Yet again Our Lord teaches us by way of parables, and again with an agrarian image of weeds and wheat that grow side by side in the field. The parable points us to the disconcerting reality that here on earth good and evil exist side by side. He reminds us that in our human experience there is this tension between good and evil which is found everywhere at every level, in our families, in our social groups, in our parishes, in the Church and within ourselves.
St. Francis De Sales said that there is a “civil war” that goes on within each of us. Divine love exists alongside self-love. The Church herself is holy and sinful. She is spotless and tainted. She is not a community of saints but a community of sinners striving to become saints. St. Augustine, who certainly knew something of the tension between sin and grace, said that we are “peccatores in re, sancti in spe.” [Sinners in reality and saints in hope]. It is a very human organization but also the garden of God’s grace. [H.Nouwen] The Catechism itself states “In everyone the weeds of sin will still be mixed with the good wheat of the Gospel until the end of time.” We should not be scandalized by this.
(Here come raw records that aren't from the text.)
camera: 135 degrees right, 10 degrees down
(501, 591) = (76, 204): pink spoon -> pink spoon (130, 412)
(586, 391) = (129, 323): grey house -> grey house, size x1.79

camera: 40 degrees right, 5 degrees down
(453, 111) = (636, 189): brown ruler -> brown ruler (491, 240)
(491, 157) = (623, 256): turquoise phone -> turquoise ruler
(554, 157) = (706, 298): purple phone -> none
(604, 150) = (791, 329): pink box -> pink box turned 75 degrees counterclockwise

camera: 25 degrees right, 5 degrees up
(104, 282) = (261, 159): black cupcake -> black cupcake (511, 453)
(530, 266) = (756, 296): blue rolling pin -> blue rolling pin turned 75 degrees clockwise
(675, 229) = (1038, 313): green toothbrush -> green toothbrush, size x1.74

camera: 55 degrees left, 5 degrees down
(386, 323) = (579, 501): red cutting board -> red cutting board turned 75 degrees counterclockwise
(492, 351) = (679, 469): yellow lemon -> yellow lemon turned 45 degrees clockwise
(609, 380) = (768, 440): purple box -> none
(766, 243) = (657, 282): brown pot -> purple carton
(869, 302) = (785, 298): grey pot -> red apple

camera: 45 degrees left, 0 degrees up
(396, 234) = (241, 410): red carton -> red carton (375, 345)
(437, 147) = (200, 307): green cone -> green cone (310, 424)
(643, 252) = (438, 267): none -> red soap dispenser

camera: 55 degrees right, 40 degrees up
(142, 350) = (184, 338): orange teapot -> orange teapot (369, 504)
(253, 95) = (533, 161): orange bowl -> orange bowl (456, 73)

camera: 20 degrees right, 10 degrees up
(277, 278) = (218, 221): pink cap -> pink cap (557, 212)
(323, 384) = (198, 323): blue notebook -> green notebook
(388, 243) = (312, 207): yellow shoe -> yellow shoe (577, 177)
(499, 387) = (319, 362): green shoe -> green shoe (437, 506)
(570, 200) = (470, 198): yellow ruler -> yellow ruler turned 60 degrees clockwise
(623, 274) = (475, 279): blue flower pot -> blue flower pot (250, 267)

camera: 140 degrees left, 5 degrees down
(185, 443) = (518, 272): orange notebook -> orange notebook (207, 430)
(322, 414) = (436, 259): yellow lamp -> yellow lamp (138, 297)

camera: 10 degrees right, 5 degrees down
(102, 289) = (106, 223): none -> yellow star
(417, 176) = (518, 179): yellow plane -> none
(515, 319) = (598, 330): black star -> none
Perfection is found only in heaven. Only God is perfect.
The parable also points us to God who is the master in the parable. He allows the weeds and wheat to grow together until harvest. Like the master in the parable, God does not intervene hastily to remove the wheat but waits with “the boundless patience of a father and the inexhaustible trust of a mother,” [Angelo Card. Comastri]
God never gives up on us. Until the last moment of any life there is the potential to sin as well as to repent. God is patient with us through our foibles and through the dark times. We will indeed be judged at the end of our life but the Lord in his mercy never tires of giving us opportunities to change, to repent, to grow in holiness. We must learn this patience regarding the sins and foibles of others. We should be slow to judge, wary of jumping to conclusions, pointing an accusing finger, or writing someone off. After all…
There is so much good in the worst of us And so much bad in the best of us. That it behooves none of us To talk about the rest of us.
The human experience is a mixture of weeds and wheat. We are “peccatores in re, sancti in spe.”